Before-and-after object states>
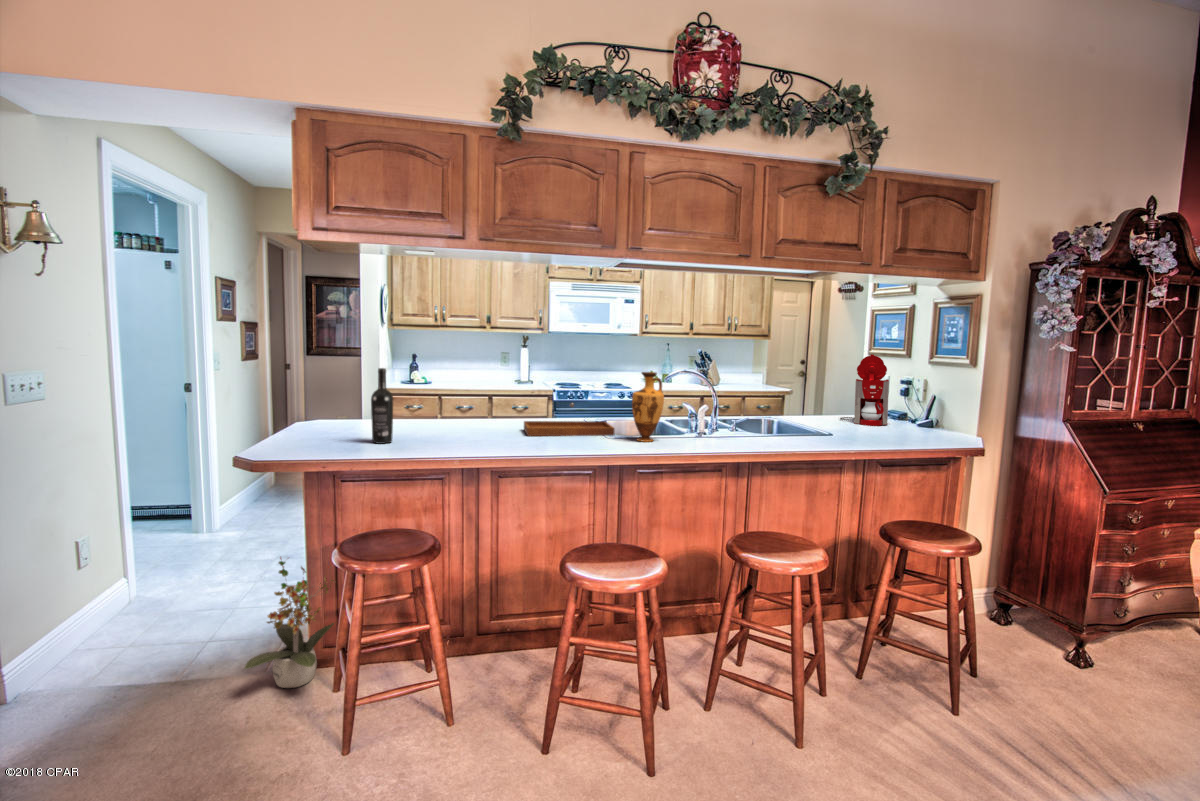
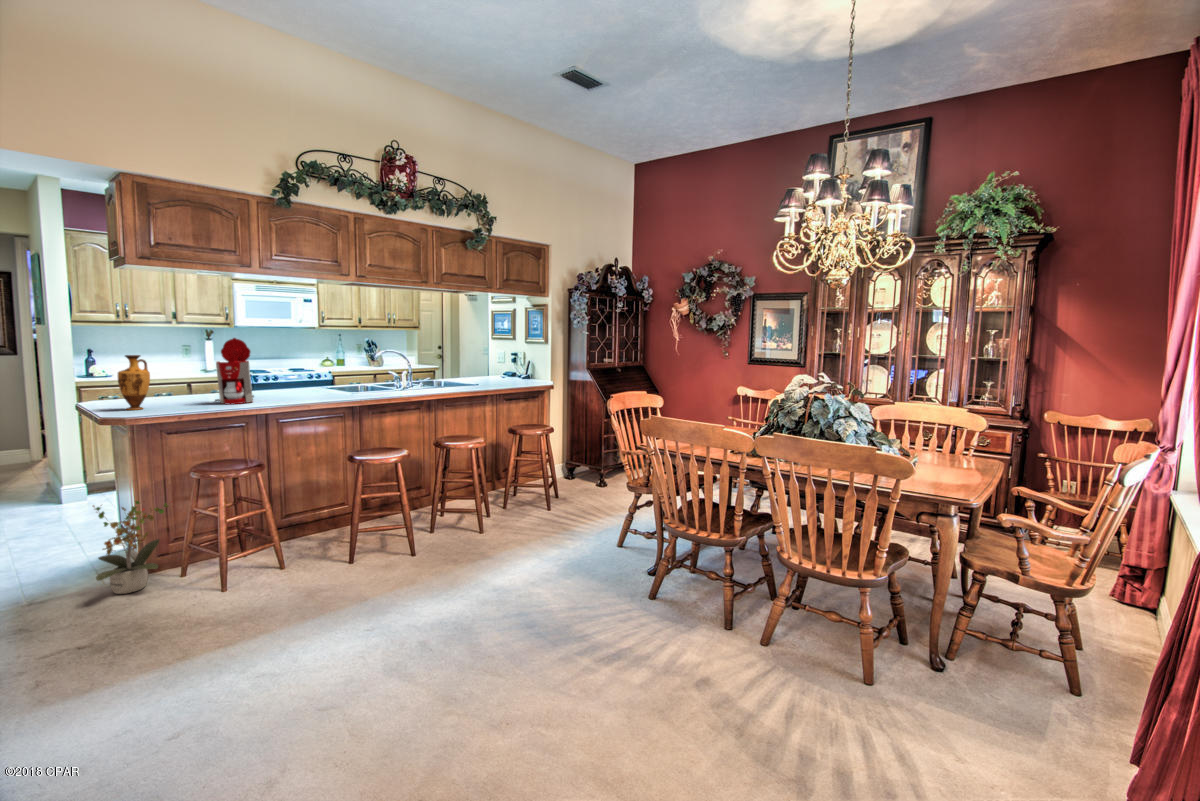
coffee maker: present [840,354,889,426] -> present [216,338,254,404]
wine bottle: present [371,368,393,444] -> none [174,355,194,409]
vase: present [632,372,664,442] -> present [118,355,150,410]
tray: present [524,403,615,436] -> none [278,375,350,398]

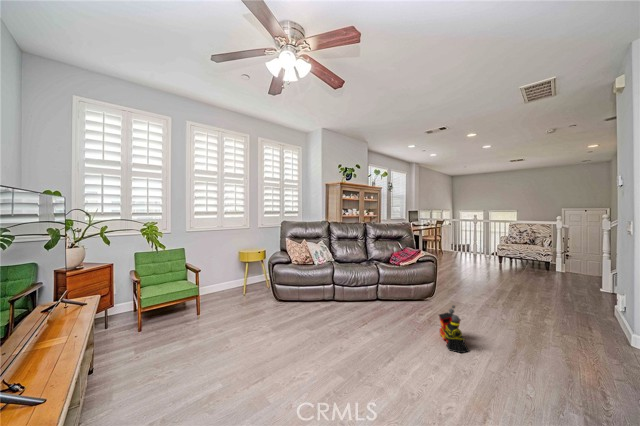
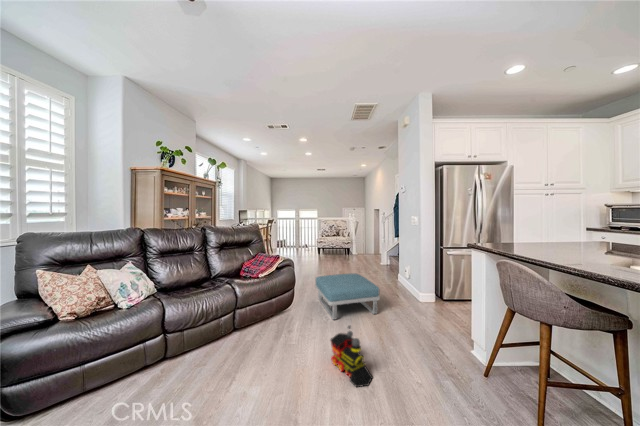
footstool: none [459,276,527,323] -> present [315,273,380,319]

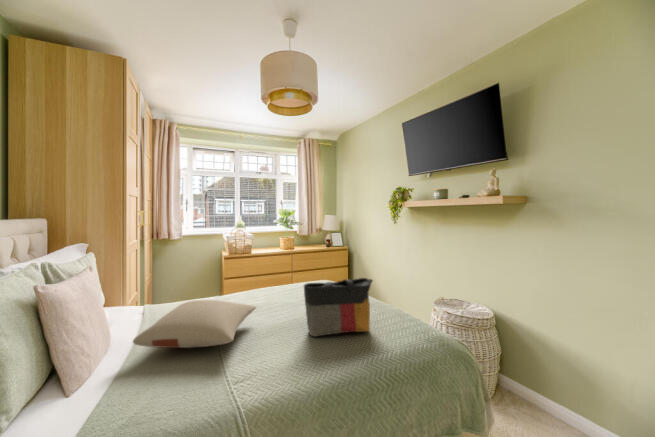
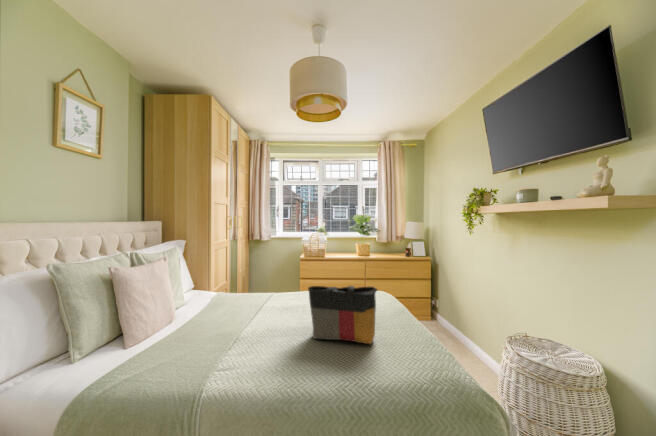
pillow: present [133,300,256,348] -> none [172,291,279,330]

Task prompt>
Find and copy each line of the data where "none" is present.

Response below>
wine bottle: present [371,368,393,444] -> none [174,355,194,409]
tray: present [524,403,615,436] -> none [278,375,350,398]
footstool: none [459,276,527,323] -> present [315,273,380,319]
pillow: present [133,300,256,348] -> none [172,291,279,330]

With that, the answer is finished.